• **Task requirements**
What should come back is the data below, word for word, minus any picture.

(Beginning of Data shown)

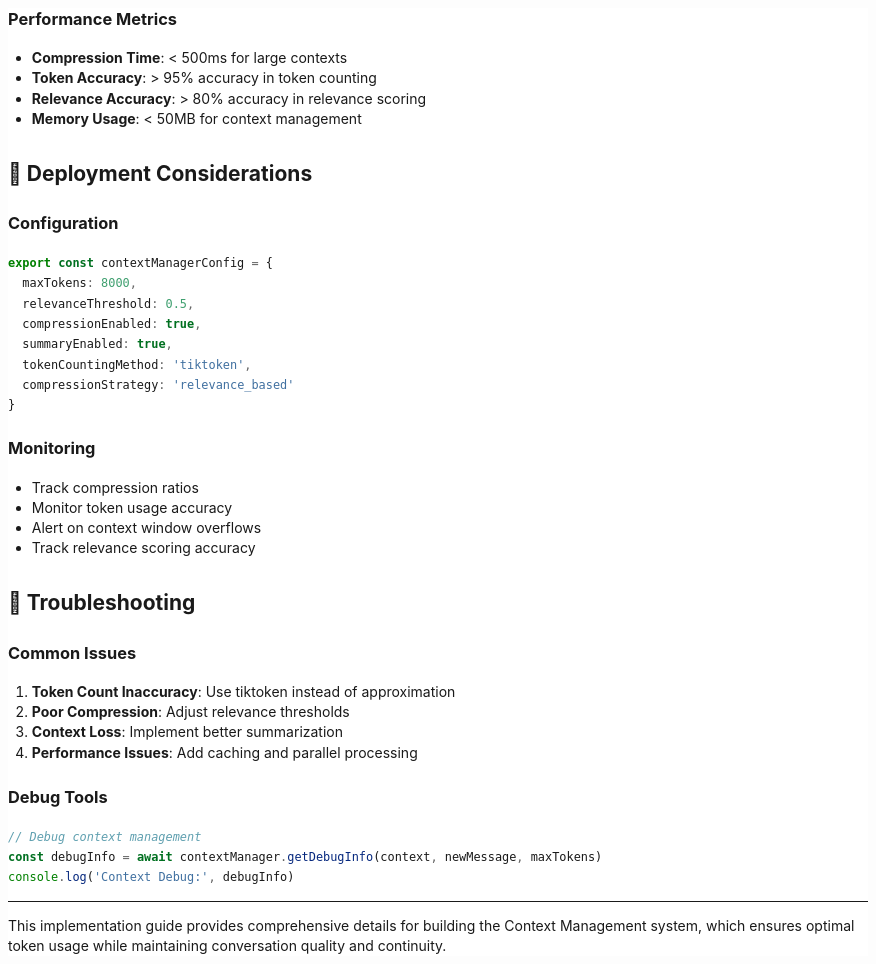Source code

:### **Performance Metrics**
- **Compression Time**: < 500ms for large contexts
- **Token Accuracy**: > 95% accuracy in token counting
- **Relevance Accuracy**: > 80% accuracy in relevance scoring
- **Memory Usage**: < 50MB for context management

## 🚀 Deployment Considerations

### **Configuration**
```typescript
export const contextManagerConfig = {
  maxTokens: 8000,
  relevanceThreshold: 0.5,
  compressionEnabled: true,
  summaryEnabled: true,
  tokenCountingMethod: 'tiktoken',
  compressionStrategy: 'relevance_based'
}
```

### **Monitoring**
- Track compression ratios
- Monitor token usage accuracy
- Alert on context window overflows
- Track relevance scoring accuracy

## 🔧 Troubleshooting

### **Common Issues**
1. **Token Count Inaccuracy**: Use tiktoken instead of approximation
2. **Poor Compression**: Adjust relevance thresholds
3. **Context Loss**: Implement better summarization
4. **Performance Issues**: Add caching and parallel processing

### **Debug Tools**
```typescript
// Debug context management
const debugInfo = await contextManager.getDebugInfo(context, newMessage, maxTokens)
console.log('Context Debug:', debugInfo)
```

---

This implementation guide provides comprehensive details for building the Context Management system, which ensures optimal token usage while maintaining conversation quality and continuity.

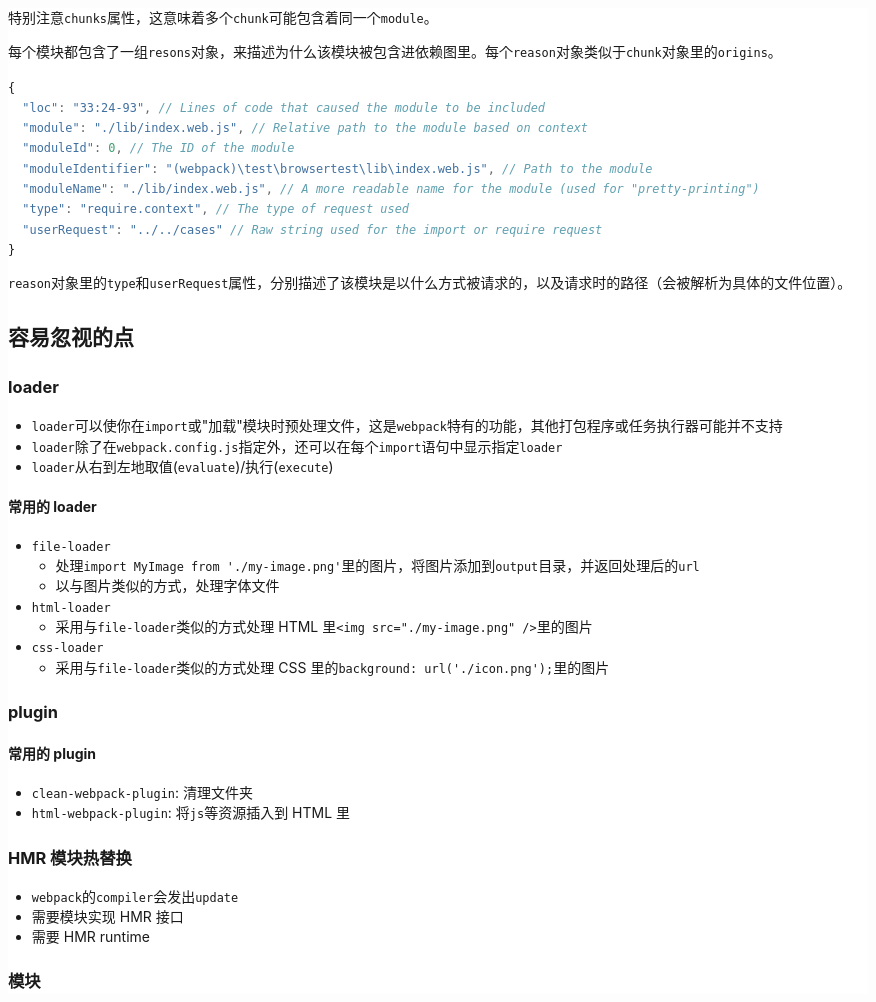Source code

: 
特别注意`chunks`属性，这意味着多个`chunk`可能包含着同一个`module`。

每个模块都包含了一组`resons`对象，来描述为什么该模块被包含进依赖图里。每个`reason`对象类似于`chunk`对象里的`origins`。

```js
{
  "loc": "33:24-93", // Lines of code that caused the module to be included
  "module": "./lib/index.web.js", // Relative path to the module based on context
  "moduleId": 0, // The ID of the module
  "moduleIdentifier": "(webpack)\test\browsertest\lib\index.web.js", // Path to the module
  "moduleName": "./lib/index.web.js", // A more readable name for the module (used for "pretty-printing")
  "type": "require.context", // The type of request used
  "userRequest": "../../cases" // Raw string used for the import or require request
}
```

`reason`对象里的`type`和`userRequest`属性，分别描述了该模块是以什么方式被请求的，以及请求时的路径（会被解析为具体的文件位置）。

## 容易忽视的点

### loader

- `loader`可以使你在`import`或"加载"模块时预处理文件，这是`webpack`特有的功能，其他打包程序或任务执行器可能并不支持
- `loader`除了在`webpack.config.js`指定外，还可以在每个`import`语句中显示指定`loader`
- `loader`从右到左地取值(`evaluate`)/执行(`execute`)

#### 常用的 loader

- `file-loader`
  - 处理`import MyImage from './my-image.png'`里的图片，将图片添加到`output`目录，并返回处理后的`url`
  - 以与图片类似的方式，处理字体文件
- `html-loader`
  - 采用与`file-loader`类似的方式处理 HTML 里`<img src="./my-image.png" />`里的图片
- `css-loader`
  - 采用与`file-loader`类似的方式处理 CSS 里的`background: url('./icon.png');`里的图片

### plugin

#### 常用的 plugin

- `clean-webpack-plugin`: 清理文件夹
- `html-webpack-plugin`: 将`js`等资源插入到 HTML 里

### HMR 模块热替换

- `webpack`的`compiler`会发出`update`
- 需要模块实现 HMR 接口
- 需要 HMR runtime

### 模块
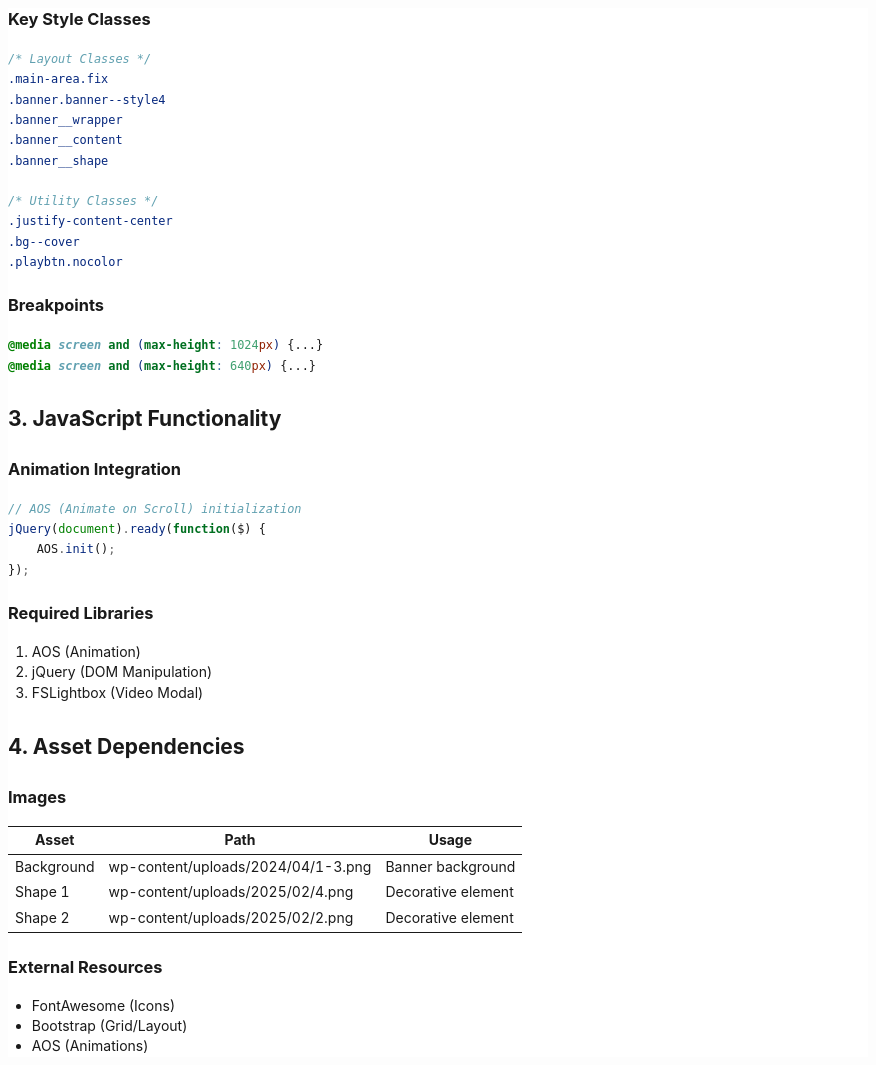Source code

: ### Key Style Classes
```css
/* Layout Classes */
.main-area.fix
.banner.banner--style4
.banner__wrapper
.banner__content
.banner__shape

/* Utility Classes */
.justify-content-center
.bg--cover
.playbtn.nocolor
```

### Breakpoints
```css
@media screen and (max-height: 1024px) {...}
@media screen and (max-height: 640px) {...}
```

## 3. JavaScript Functionality

### Animation Integration
```javascript
// AOS (Animate on Scroll) initialization
jQuery(document).ready(function($) {
    AOS.init();
});
```

### Required Libraries
1. AOS (Animation)
2. jQuery (DOM Manipulation)
3. FSLightbox (Video Modal)

## 4. Asset Dependencies

### Images
| Asset | Path | Usage |
|-------|------|-------|
| Background | wp-content/uploads/2024/04/1-3.png | Banner background |
| Shape 1 | wp-content/uploads/2025/02/4.png | Decorative element |
| Shape 2 | wp-content/uploads/2025/02/2.png | Decorative element |

### External Resources
- FontAwesome (Icons)
- Bootstrap (Grid/Layout)
- AOS (Animations)
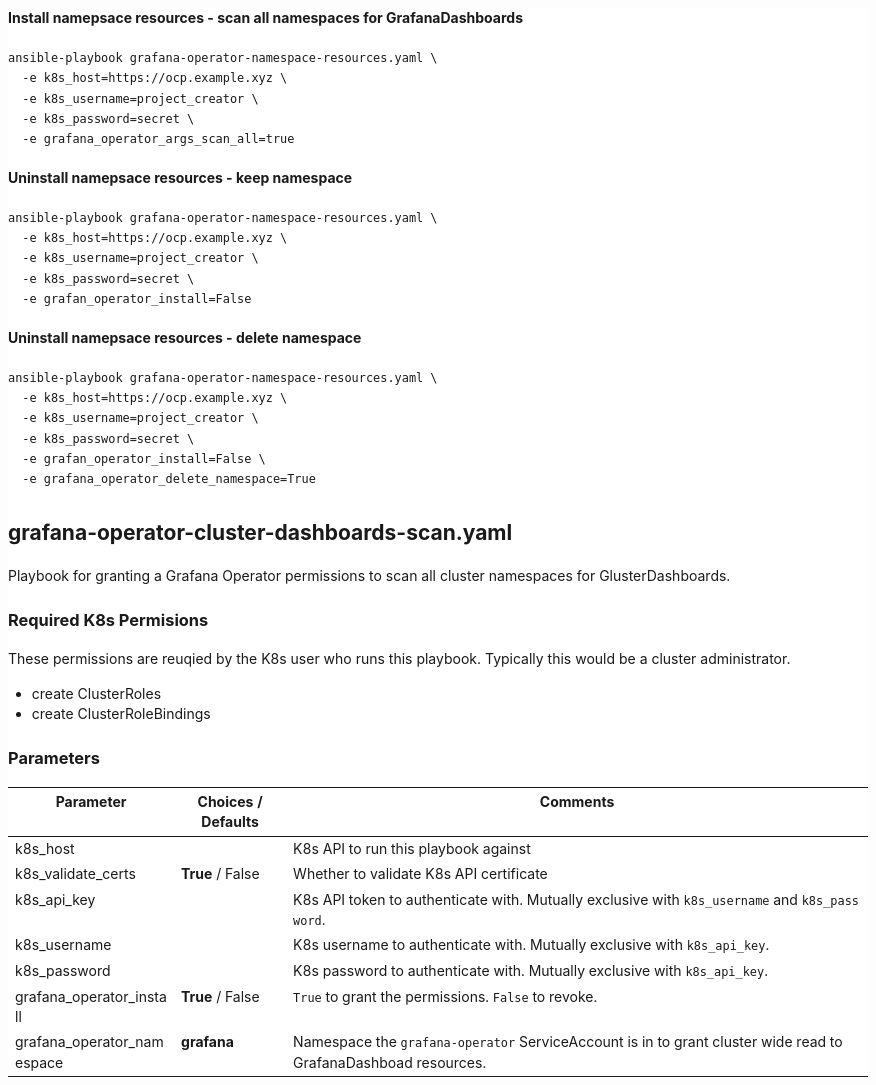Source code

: #### Install namepsace resources - scan all namespaces for GrafanaDashboards
```
ansible-playbook grafana-operator-namespace-resources.yaml \
  -e k8s_host=https://ocp.example.xyz \
  -e k8s_username=project_creator \
  -e k8s_password=secret \
  -e grafana_operator_args_scan_all=true
```

#### Uninstall namepsace resources - keep namespace
```
ansible-playbook grafana-operator-namespace-resources.yaml \
  -e k8s_host=https://ocp.example.xyz \
  -e k8s_username=project_creator \
  -e k8s_password=secret \
  -e grafan_operator_install=False
```

#### Uninstall namepsace resources - delete namespace
```
ansible-playbook grafana-operator-namespace-resources.yaml \
  -e k8s_host=https://ocp.example.xyz \
  -e k8s_username=project_creator \
  -e k8s_password=secret \
  -e grafan_operator_install=False \
  -e grafana_operator_delete_namespace=True
```

## grafana-operator-cluster-dashboards-scan.yaml

Playbook for granting a Grafana Operator permissions to scan all cluster namespaces for GlusterDashboards.

### Required K8s Permisions 
These permissions are reuqied by the K8s user who runs this playbook. Typically this would be a cluster administrator.

* create ClusterRoles
* create ClusterRoleBindings

### Parameters

| Parameter                    | Choices / **Defaults** | Comments
|------------------------------|------------------------|---------
| k8s\_host                    |                        | K8s API to run this playbook against
| k8s\_validate\_certs         | **True** / False       | Whether to validate K8s API certificate
| k8s\_api\_key              |                        | K8s API token to authenticate with. Mutually exclusive with `k8s_username` and `k8s_password`.
| k8s\_username                |                        | K8s username to authenticate with. Mutually exclusive with `k8s_api_key`.
| k8s\_password                |                        | K8s password to authenticate with. Mutually exclusive with `k8s_api_key`.
| grafana\_operator\_install   | **True** / False       | `True` to grant the permissions. `False` to revoke.
| grafana\_operator\_namespace | **grafana**            | Namespace the `grafana-operator` ServiceAccount is in to grant cluster wide read to GrafanaDashboad resources.
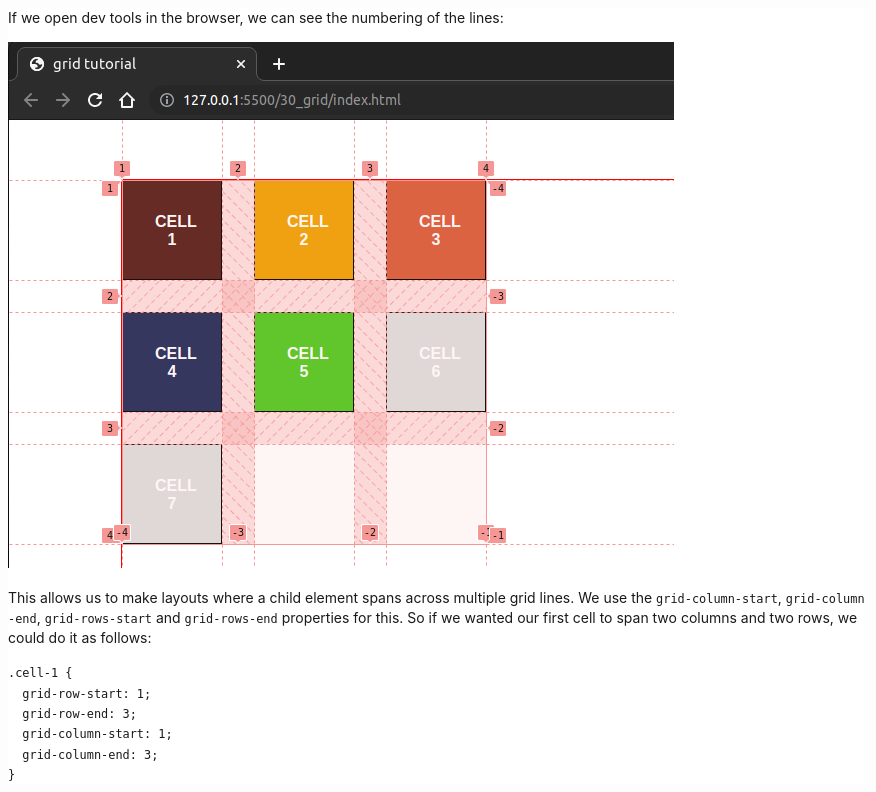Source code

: If we open dev tools in the browser, we can see the numbering of the lines:

<img src="./notes_assets/grid_lines.png">

This allows us to make layouts where a child element spans across multiple grid lines. We use the `grid-column-start`, `grid-column-end`, `grid-rows-start` and `grid-rows-end` properties for this. So if we wanted our first cell to span two columns and two rows, we could do it as follows: 

```
.cell-1 {
  grid-row-start: 1;
  grid-row-end: 3;
  grid-column-start: 1;
  grid-column-end: 3;
}
```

(End of Data shown)

• **Exercise result**
Source code

:### **Performance Metrics**
- **Compression Time**: < 500ms for large contexts
- **Token Accuracy**: > 95% accuracy in token counting
- **Relevance Accuracy**: > 80% accuracy in relevance scoring
- **Memory Usage**: < 50MB for context management

## 🚀 Deployment Considerations

### **Configuration**
```typescript
export const contextManagerConfig = {
  maxTokens: 8000,
  relevanceThreshold: 0.5,
  compressionEnabled: true,
  summaryEnabled: true,
  tokenCountingMethod: 'tiktoken',
  compressionStrategy: 'relevance_based'
}
```

### **Monitoring**
- Track compression ratios
- Monitor token usage accuracy
- Alert on context window overflows
- Track relevance scoring accuracy

## 🔧 Troubleshooting

### **Common Issues**
1. **Token Count Inaccuracy**: Use tiktoken instead of approximation
2. **Poor Compression**: Adjust relevance thresholds
3. **Context Loss**: Implement better summarization
4. **Performance Issues**: Add caching and parallel processing

### **Debug Tools**
```typescript
// Debug context management
const debugInfo = await contextManager.getDebugInfo(context, newMessage, maxTokens)
console.log('Context Debug:', debugInfo)
```

---

This implementation guide provides comprehensive details for building the Context Management system, which ensures optimal token usage while maintaining conversation quality and continuity.

Source code

: 
特别注意`chunks`属性，这意味着多个`chunk`可能包含着同一个`module`。

每个模块都包含了一组`resons`对象，来描述为什么该模块被包含进依赖图里。每个`reason`对象类似于`chunk`对象里的`origins`。

```js
{
  "loc": "33:24-93", // Lines of code that caused the module to be included
  "module": "./lib/index.web.js", // Relative path to the module based on context
  "moduleId": 0, // The ID of the module
  "moduleIdentifier": "(webpack)\test\browsertest\lib\index.web.js", // Path to the module
  "moduleName": "./lib/index.web.js", // A more readable name for the module (used for "pretty-printing")
  "type": "require.context", // The type of request used
  "userRequest": "../../cases" // Raw string used for the import or require request
}
```

`reason`对象里的`type`和`userRequest`属性，分别描述了该模块是以什么方式被请求的，以及请求时的路径（会被解析为具体的文件位置）。

## 容易忽视的点

### loader

- `loader`可以使你在`import`或"加载"模块时预处理文件，这是`webpack`特有的功能，其他打包程序或任务执行器可能并不支持
- `loader`除了在`webpack.config.js`指定外，还可以在每个`import`语句中显示指定`loader`
- `loader`从右到左地取值(`evaluate`)/执行(`execute`)

#### 常用的 loader

- `file-loader`
  - 处理`import MyImage from './my-image.png'`里的图片，将图片添加到`output`目录，并返回处理后的`url`
  - 以与图片类似的方式，处理字体文件
- `html-loader`
  - 采用与`file-loader`类似的方式处理 HTML 里`<img src="./my-image.png" />`里的图片
- `css-loader`
  - 采用与`file-loader`类似的方式处理 CSS 里的`background: url('./icon.png');`里的图片

### plugin

#### 常用的 plugin

- `clean-webpack-plugin`: 清理文件夹
- `html-webpack-plugin`: 将`js`等资源插入到 HTML 里

### HMR 模块热替换

- `webpack`的`compiler`会发出`update`
- 需要模块实现 HMR 接口
- 需要 HMR runtime

### 模块
Source code

: ### Key Style Classes
```css
/* Layout Classes */
.main-area.fix
.banner.banner--style4
.banner__wrapper
.banner__content
.banner__shape

/* Utility Classes */
.justify-content-center
.bg--cover
.playbtn.nocolor
```

### Breakpoints
```css
@media screen and (max-height: 1024px) {...}
@media screen and (max-height: 640px) {...}
```

## 3. JavaScript Functionality

### Animation Integration
```javascript
// AOS (Animate on Scroll) initialization
jQuery(document).ready(function($) {
    AOS.init();
});
```

### Required Libraries
1. AOS (Animation)
2. jQuery (DOM Manipulation)
3. FSLightbox (Video Modal)

## 4. Asset Dependencies

### Images
| Asset | Path | Usage |
|-------|------|-------|
| Background | wp-content/uploads/2024/04/1-3.png | Banner background |
| Shape 1 | wp-content/uploads/2025/02/4.png | Decorative element |
| Shape 2 | wp-content/uploads/2025/02/2.png | Decorative element |

### External Resources
- FontAwesome (Icons)
- Bootstrap (Grid/Layout)
- AOS (Animations)
Source code

: #### Install namepsace resources - scan all namespaces for GrafanaDashboards
```
ansible-playbook grafana-operator-namespace-resources.yaml \
  -e k8s_host=https://ocp.example.xyz \
  -e k8s_username=project_creator \
  -e k8s_password=secret \
  -e grafana_operator_args_scan_all=true
```

#### Uninstall namepsace resources - keep namespace
```
ansible-playbook grafana-operator-namespace-resources.yaml \
  -e k8s_host=https://ocp.example.xyz \
  -e k8s_username=project_creator \
  -e k8s_password=secret \
  -e grafan_operator_install=False
```

#### Uninstall namepsace resources - delete namespace
```
ansible-playbook grafana-operator-namespace-resources.yaml \
  -e k8s_host=https://ocp.example.xyz \
  -e k8s_username=project_creator \
  -e k8s_password=secret \
  -e grafan_operator_install=False \
  -e grafana_operator_delete_namespace=True
```

## grafana-operator-cluster-dashboards-scan.yaml

Playbook for granting a Grafana Operator permissions to scan all cluster namespaces for GlusterDashboards.

### Required K8s Permisions 
These permissions are reuqied by the K8s user who runs this playbook. Typically this would be a cluster administrator.

* create ClusterRoles
* create ClusterRoleBindings

### Parameters

| Parameter                    | Choices / **Defaults** | Comments
|------------------------------|------------------------|---------
| k8s\_host                    |                        | K8s API to run this playbook against
| k8s\_validate\_certs         | **True** / False       | Whether to validate K8s API certificate
| k8s\_api\_key              |                        | K8s API token to authenticate with. Mutually exclusive with `k8s_username` and `k8s_password`.
| k8s\_username                |                        | K8s username to authenticate with. Mutually exclusive with `k8s_api_key`.
| k8s\_password                |                        | K8s password to authenticate with. Mutually exclusive with `k8s_api_key`.
| grafana\_operator\_install   | **True** / False       | `True` to grant the permissions. `False` to revoke.
| grafana\_operator\_namespace | **grafana**            | Namespace the `grafana-operator` ServiceAccount is in to grant cluster wide read to GrafanaDashboad resources.
Source code

: If we open dev tools in the browser, we can see the numbering of the lines:

<img src="./notes_assets/grid_lines.png">

This allows us to make layouts where a child element spans across multiple grid lines. We use the `grid-column-start`, `grid-column-end`, `grid-rows-start` and `grid-rows-end` properties for this. So if we wanted our first cell to span two columns and two rows, we could do it as follows: 

```
.cell-1 {
  grid-row-start: 1;
  grid-row-end: 3;
  grid-column-start: 1;
  grid-column-end: 3;
}
```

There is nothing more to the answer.